Brief - Give a verbatim quotation of every record.

Records contained in a dataset:
────────────────
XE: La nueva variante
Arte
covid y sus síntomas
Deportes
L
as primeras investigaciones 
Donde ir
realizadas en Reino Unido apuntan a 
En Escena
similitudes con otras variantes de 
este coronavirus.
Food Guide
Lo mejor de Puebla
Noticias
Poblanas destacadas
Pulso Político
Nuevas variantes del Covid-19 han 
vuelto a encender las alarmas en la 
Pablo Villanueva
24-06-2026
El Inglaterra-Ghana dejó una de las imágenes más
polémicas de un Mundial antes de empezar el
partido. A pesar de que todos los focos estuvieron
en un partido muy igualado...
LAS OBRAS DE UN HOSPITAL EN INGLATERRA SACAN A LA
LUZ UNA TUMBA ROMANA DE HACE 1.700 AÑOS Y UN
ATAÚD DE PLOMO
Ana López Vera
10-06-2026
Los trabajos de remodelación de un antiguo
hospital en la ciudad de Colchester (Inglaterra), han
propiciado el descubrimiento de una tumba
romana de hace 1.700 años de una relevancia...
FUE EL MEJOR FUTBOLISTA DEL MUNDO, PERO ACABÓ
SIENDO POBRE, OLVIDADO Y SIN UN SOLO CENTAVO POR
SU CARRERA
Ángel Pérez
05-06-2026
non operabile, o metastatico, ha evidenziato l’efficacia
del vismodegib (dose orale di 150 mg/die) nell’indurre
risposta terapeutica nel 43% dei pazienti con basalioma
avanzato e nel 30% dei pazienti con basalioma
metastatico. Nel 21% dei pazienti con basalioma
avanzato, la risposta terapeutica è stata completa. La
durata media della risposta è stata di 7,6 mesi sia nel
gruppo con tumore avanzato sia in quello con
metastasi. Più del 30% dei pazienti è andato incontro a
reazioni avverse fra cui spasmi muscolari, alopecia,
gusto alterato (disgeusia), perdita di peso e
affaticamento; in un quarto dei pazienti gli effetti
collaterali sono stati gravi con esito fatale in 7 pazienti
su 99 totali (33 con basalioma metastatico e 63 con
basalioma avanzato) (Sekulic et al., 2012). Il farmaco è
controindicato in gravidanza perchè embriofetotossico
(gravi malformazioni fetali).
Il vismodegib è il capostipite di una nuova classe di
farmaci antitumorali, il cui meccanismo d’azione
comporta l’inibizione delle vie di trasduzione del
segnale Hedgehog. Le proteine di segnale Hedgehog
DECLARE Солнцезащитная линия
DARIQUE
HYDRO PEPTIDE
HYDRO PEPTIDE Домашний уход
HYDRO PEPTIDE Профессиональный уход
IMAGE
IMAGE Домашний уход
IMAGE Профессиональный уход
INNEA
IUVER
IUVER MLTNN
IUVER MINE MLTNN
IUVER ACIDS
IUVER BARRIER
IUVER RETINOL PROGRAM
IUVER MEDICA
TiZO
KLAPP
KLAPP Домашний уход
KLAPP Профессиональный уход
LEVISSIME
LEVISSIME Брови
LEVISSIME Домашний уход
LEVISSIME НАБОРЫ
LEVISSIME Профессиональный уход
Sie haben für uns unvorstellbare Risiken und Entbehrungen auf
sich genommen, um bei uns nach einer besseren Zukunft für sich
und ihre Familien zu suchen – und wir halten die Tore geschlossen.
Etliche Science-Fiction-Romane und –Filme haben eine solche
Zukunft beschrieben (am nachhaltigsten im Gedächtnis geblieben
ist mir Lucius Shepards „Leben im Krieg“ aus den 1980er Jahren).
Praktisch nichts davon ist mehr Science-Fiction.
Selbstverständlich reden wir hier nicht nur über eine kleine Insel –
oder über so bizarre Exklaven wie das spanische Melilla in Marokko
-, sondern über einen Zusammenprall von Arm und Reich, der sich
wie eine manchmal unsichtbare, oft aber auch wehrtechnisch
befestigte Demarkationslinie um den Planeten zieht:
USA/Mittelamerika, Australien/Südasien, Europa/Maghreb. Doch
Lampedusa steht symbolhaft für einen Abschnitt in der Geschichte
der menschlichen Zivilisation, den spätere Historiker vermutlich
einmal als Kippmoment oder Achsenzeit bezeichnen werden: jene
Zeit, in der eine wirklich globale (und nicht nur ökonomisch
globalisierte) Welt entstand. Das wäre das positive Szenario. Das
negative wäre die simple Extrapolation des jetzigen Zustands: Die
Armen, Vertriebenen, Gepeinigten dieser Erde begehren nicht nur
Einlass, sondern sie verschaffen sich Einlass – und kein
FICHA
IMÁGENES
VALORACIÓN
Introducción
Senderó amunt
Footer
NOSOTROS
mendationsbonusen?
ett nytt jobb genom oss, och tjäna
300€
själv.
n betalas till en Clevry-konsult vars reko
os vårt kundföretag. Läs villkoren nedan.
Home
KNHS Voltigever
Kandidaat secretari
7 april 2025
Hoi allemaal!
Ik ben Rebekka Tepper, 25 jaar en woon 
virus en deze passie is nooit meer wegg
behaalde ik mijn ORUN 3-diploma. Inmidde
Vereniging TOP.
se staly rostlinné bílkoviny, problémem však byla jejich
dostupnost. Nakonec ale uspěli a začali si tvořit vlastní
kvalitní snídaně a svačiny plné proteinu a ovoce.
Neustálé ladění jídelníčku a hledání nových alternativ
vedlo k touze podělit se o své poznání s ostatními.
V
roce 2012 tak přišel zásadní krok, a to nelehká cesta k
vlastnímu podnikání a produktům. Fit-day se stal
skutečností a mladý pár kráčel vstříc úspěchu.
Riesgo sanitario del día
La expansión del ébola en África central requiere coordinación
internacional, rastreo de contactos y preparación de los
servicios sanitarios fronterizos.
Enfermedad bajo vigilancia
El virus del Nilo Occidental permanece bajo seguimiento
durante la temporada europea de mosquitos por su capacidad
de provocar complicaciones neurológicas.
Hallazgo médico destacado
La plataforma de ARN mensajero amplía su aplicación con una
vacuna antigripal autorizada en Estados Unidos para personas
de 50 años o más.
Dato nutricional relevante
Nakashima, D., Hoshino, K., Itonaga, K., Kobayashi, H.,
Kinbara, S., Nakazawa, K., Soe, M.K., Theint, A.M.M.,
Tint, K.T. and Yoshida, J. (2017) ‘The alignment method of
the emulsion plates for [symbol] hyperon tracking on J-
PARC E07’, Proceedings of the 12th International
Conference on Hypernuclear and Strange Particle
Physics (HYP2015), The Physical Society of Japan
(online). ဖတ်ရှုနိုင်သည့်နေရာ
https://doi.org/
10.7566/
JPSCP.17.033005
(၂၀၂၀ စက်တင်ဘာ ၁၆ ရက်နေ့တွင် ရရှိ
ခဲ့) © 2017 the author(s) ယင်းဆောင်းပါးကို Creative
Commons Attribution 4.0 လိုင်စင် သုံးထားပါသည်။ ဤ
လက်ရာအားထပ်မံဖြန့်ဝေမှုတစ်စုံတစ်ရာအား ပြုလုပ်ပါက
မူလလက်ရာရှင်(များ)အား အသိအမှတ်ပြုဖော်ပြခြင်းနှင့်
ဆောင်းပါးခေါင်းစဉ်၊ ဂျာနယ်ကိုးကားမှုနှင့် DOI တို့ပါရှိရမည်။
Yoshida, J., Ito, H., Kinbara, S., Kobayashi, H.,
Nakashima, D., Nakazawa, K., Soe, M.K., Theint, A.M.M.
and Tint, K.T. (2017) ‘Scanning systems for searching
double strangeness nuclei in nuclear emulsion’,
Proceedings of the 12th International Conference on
────────────────
Completed task -
XE: La nueva variante
Arte
covid y sus síntomas
Deportes
L
as primeras investigaciones 
Donde ir
realizadas en Reino Unido apuntan a 
En Escena
similitudes con otras variantes de 
este coronavirus.
Food Guide
Lo mejor de Puebla
Noticias
Poblanas destacadas
Pulso Político
Nuevas variantes del Covid-19 han 
vuelto a encender las alarmas en la 
Pablo Villanueva
24-06-2026
El Inglaterra-Ghana dejó una de las imágenes más
polémicas de un Mundial antes de empezar el
partido. A pesar de que todos los focos estuvieron
en un partido muy igualado...
LAS OBRAS DE UN HOSPITAL EN INGLATERRA SACAN A LA
LUZ UNA TUMBA ROMANA DE HACE 1.700 AÑOS Y UN
ATAÚD DE PLOMO
Ana López Vera
10-06-2026
Los trabajos de remodelación de un antiguo
hospital en la ciudad de Colchester (Inglaterra), han
propiciado el descubrimiento de una tumba
romana de hace 1.700 años de una relevancia...
FUE EL MEJOR FUTBOLISTA DEL MUNDO, PERO ACABÓ
SIENDO POBRE, OLVIDADO Y SIN UN SOLO CENTAVO POR
SU CARRERA
Ángel Pérez
05-06-2026
non operabile, o metastatico, ha evidenziato l’efficacia
del vismodegib (dose orale di 150 mg/die) nell’indurre
risposta terapeutica nel 43% dei pazienti con basalioma
avanzato e nel 30% dei pazienti con basalioma
metastatico. Nel 21% dei pazienti con basalioma
avanzato, la risposta terapeutica è stata completa. La
durata media della risposta è stata di 7,6 mesi sia nel
gruppo con tumore avanzato sia in quello con
metastasi. Più del 30% dei pazienti è andato incontro a
reazioni avverse fra cui spasmi muscolari, alopecia,
gusto alterato (disgeusia), perdita di peso e
affaticamento; in un quarto dei pazienti gli effetti
collaterali sono stati gravi con esito fatale in 7 pazienti
su 99 totali (33 con basalioma metastatico e 63 con
basalioma avanzato) (Sekulic et al., 2012). Il farmaco è
controindicato in gravidanza perchè embriofetotossico
(gravi malformazioni fetali).
Il vismodegib è il capostipite di una nuova classe di
farmaci antitumorali, il cui meccanismo d’azione
comporta l’inibizione delle vie di trasduzione del
segnale Hedgehog. Le proteine di segnale Hedgehog
DECLARE Солнцезащитная линия
DARIQUE
HYDRO PEPTIDE
HYDRO PEPTIDE Домашний уход
HYDRO PEPTIDE Профессиональный уход
IMAGE
IMAGE Домашний уход
IMAGE Профессиональный уход
INNEA
IUVER
IUVER MLTNN
IUVER MINE MLTNN
IUVER ACIDS
IUVER BARRIER
IUVER RETINOL PROGRAM
IUVER MEDICA
TiZO
KLAPP
KLAPP Домашний уход
KLAPP Профессиональный уход
LEVISSIME
LEVISSIME Брови
LEVISSIME Домашний уход
LEVISSIME НАБОРЫ
LEVISSIME Профессиональный уход
Sie haben für uns unvorstellbare Risiken und Entbehrungen auf
sich genommen, um bei uns nach einer besseren Zukunft für sich
und ihre Familien zu suchen – und wir halten die Tore geschlossen.
Etliche Science-Fiction-Romane und –Filme haben eine solche
Zukunft beschrieben (am nachhaltigsten im Gedächtnis geblieben
ist mir Lucius Shepards „Leben im Krieg“ aus den 1980er Jahren).
Praktisch nichts davon ist mehr Science-Fiction.
Selbstverständlich reden wir hier nicht nur über eine kleine Insel –
oder über so bizarre Exklaven wie das spanische Melilla in Marokko
-, sondern über einen Zusammenprall von Arm und Reich, der sich
wie eine manchmal unsichtbare, oft aber auch wehrtechnisch
befestigte Demarkationslinie um den Planeten zieht:
USA/Mittelamerika, Australien/Südasien, Europa/Maghreb. Doch
Lampedusa steht symbolhaft für einen Abschnitt in der Geschichte
der menschlichen Zivilisation, den spätere Historiker vermutlich
einmal als Kippmoment oder Achsenzeit bezeichnen werden: jene
Zeit, in der eine wirklich globale (und nicht nur ökonomisch
globalisierte) Welt entstand. Das wäre das positive Szenario. Das
negative wäre die simple Extrapolation des jetzigen Zustands: Die
Armen, Vertriebenen, Gepeinigten dieser Erde begehren nicht nur
Einlass, sondern sie verschaffen sich Einlass – und kein
FICHA
IMÁGENES
VALORACIÓN
Introducción
Senderó amunt
Footer
NOSOTROS
mendationsbonusen?
ett nytt jobb genom oss, och tjäna
300€
själv.
n betalas till en Clevry-konsult vars reko
os vårt kundföretag. Läs villkoren nedan.
Home
KNHS Voltigever
Kandidaat secretari
7 april 2025
Hoi allemaal!
Ik ben Rebekka Tepper, 25 jaar en woon 
virus en deze passie is nooit meer wegg
behaalde ik mijn ORUN 3-diploma. Inmidde
Vereniging TOP.
se staly rostlinné bílkoviny, problémem však byla jejich
dostupnost. Nakonec ale uspěli a začali si tvořit vlastní
kvalitní snídaně a svačiny plné proteinu a ovoce.
Neustálé ladění jídelníčku a hledání nových alternativ
vedlo k touze podělit se o své poznání s ostatními.
V
roce 2012 tak přišel zásadní krok, a to nelehká cesta k
vlastnímu podnikání a produktům. Fit-day se stal
skutečností a mladý pár kráčel vstříc úspěchu.
Riesgo sanitario del día
La expansión del ébola en África central requiere coordinación
internacional, rastreo de contactos y preparación de los
servicios sanitarios fronterizos.
Enfermedad bajo vigilancia
El virus del Nilo Occidental permanece bajo seguimiento
durante la temporada europea de mosquitos por su capacidad
de provocar complicaciones neurológicas.
Hallazgo médico destacado
La plataforma de ARN mensajero amplía su aplicación con una
vacuna antigripal autorizada en Estados Unidos para personas
de 50 años o más.
Dato nutricional relevante
Nakashima, D., Hoshino, K., Itonaga, K., Kobayashi, H.,
Kinbara, S., Nakazawa, K., Soe, M.K., Theint, A.M.M.,
Tint, K.T. and Yoshida, J. (2017) ‘The alignment method of
the emulsion plates for [symbol] hyperon tracking on J-
PARC E07’, Proceedings of the 12th International
Conference on Hypernuclear and Strange Particle
Physics (HYP2015), The Physical Society of Japan
(online). ဖတ်ရှုနိုင်သည့်နေရာ
https://doi.org/
10.7566/
JPSCP.17.033005
(၂၀၂၀ စက်တင်ဘာ ၁၆ ရက်နေ့တွင် ရရှိ
ခဲ့) © 2017 the author(s) ယင်းဆောင်းပါးကို Creative
Commons Attribution 4.0 လိုင်စင် သုံးထားပါသည်။ ဤ
လက်ရာအားထပ်မံဖြန့်ဝေမှုတစ်စုံတစ်ရာအား ပြုလုပ်ပါက
မူလလက်ရာရှင်(များ)အား အသိအမှတ်ပြုဖော်ပြခြင်းနှင့်
ဆောင်းပါးခေါင်းစဉ်၊ ဂျာနယ်ကိုးကားမှုနှင့် DOI တို့ပါရှိရမည်။
Yoshida, J., Ito, H., Kinbara, S., Kobayashi, H.,
Nakashima, D., Nakazawa, K., Soe, M.K., Theint, A.M.M.
and Tint, K.T. (2017) ‘Scanning systems for searching
double strangeness nuclei in nuclear emulsion’,
Proceedings of the 12th International Conference on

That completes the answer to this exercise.